__Testo da analizzare__:
+-------+

CONTI PUBBLICI IN ORDINE, CONSUMI IN CRESCITA, MONETA FORTE. DALLA NUOVA ZELANDA ALLA COREA DEL SUD ECCO I PAESI CHE NON FRENANO

L´economia va fin troppo bene, scoppia di salute, si surriscalda. Riparte l´inflazione. La moneta è più che solida. Il risparmio abbonda, i consumi pure, i conti dello Stato sono in ordine. La banca centrale deve alzare i tassi d´interesse per evitare che il boom sfugga di mano. Questi sono i titoli dei giornali che ogni mattina danno il polso della situazione. Nella maggioranza dei paesi sulla faccia della Terra. Sembrano appartenere a un altro pianeta: quello che cresce vigorosamente, ed è un mondo molto più ampio del «nostro». Dall´India fino alla Nuova Zelanda, passando per Taiwan, Corea del Sud e Australia, in tutto quel vasto arco di nazioni che va dall´Asia meridionale all´Estremo Oriente all´Oceania le banche centrali rialzano il costo del denaro perché i prezzi hanno ripreso a salire. Da quelle zone del mondo giunge l´eco di una formidabile ripresa.
 l´immagine speculare, rovesciata, di quel buco nero della crescita che è l´Eurozona, o della debolissima ripresa nell´America di Barack Obama. Abituato a considerarsi il centro del mondo, l´Occidente proietta il suo pessimismo su scala universale. Non si rende conto di essere ormai minoranza. Chi fa tendenza sono gli altri, il pianeta che cresce.

+-------+

__Consegna 1__: Nel testo sui paesi che crescono, perché le banche centrali dall'Asia meridionale all'Oceania rialzano il costo del denaro?

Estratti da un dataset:
+-------+

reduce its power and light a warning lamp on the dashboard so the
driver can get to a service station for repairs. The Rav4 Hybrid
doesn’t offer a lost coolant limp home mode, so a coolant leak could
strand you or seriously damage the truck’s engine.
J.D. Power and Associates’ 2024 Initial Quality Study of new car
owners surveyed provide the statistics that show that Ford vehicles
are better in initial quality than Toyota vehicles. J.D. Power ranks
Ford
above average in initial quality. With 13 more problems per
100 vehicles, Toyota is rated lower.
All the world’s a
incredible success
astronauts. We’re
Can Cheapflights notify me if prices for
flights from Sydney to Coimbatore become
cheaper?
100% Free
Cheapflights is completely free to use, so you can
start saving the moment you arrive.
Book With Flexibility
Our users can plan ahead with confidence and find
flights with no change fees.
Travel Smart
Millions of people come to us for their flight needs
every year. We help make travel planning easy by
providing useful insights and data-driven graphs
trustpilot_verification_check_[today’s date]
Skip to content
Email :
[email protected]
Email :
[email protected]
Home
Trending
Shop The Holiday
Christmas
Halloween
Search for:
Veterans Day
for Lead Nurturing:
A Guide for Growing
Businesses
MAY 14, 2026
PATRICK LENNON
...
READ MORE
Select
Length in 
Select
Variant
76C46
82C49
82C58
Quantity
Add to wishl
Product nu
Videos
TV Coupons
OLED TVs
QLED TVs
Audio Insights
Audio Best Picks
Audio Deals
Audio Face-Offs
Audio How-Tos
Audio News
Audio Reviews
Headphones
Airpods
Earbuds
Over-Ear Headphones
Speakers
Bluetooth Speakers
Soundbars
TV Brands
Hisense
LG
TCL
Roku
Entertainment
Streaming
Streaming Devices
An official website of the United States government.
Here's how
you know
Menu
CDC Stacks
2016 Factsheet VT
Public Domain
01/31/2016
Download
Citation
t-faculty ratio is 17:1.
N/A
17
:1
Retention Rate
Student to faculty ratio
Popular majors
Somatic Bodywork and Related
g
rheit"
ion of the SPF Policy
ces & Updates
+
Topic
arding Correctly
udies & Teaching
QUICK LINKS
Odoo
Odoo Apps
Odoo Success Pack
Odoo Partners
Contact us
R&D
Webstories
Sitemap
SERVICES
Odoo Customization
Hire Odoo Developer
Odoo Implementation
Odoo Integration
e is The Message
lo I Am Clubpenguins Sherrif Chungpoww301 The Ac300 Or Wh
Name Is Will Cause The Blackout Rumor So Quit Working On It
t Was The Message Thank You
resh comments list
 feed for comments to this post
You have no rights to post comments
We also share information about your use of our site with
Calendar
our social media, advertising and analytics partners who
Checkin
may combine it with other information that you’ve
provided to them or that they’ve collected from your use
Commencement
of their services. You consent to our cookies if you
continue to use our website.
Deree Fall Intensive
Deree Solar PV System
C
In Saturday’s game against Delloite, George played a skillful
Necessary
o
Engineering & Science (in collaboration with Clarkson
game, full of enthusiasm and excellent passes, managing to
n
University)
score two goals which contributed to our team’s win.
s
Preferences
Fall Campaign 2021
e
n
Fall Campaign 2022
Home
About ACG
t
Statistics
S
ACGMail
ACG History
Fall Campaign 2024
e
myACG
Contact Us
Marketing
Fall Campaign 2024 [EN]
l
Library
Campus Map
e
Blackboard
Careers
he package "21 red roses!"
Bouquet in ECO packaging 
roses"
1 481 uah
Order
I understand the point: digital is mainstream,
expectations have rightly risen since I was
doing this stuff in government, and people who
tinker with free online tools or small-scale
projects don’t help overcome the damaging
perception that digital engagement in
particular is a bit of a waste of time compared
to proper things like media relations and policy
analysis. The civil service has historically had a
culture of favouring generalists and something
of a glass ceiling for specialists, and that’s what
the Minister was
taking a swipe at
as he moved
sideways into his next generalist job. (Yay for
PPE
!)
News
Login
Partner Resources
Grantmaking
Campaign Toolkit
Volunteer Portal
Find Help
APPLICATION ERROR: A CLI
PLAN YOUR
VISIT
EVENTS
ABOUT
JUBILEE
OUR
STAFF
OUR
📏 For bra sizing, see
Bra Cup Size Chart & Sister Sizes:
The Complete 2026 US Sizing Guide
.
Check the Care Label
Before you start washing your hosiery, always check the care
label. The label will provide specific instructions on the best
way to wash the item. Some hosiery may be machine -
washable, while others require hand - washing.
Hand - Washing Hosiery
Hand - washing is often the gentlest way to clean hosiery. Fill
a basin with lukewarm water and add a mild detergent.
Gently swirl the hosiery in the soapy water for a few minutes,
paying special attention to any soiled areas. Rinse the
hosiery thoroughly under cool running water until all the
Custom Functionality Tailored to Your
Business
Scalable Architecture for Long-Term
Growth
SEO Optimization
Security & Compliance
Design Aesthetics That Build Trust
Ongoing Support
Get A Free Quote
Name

+-------+

__Consegna 2__: In quante righe dei record compare la stringa "Audio"? Contale e scrivi soltanto il numero.

__Soluzione 1__: Perché i prezzi hanno ripreso a salire.

__Soluzione 2__: 7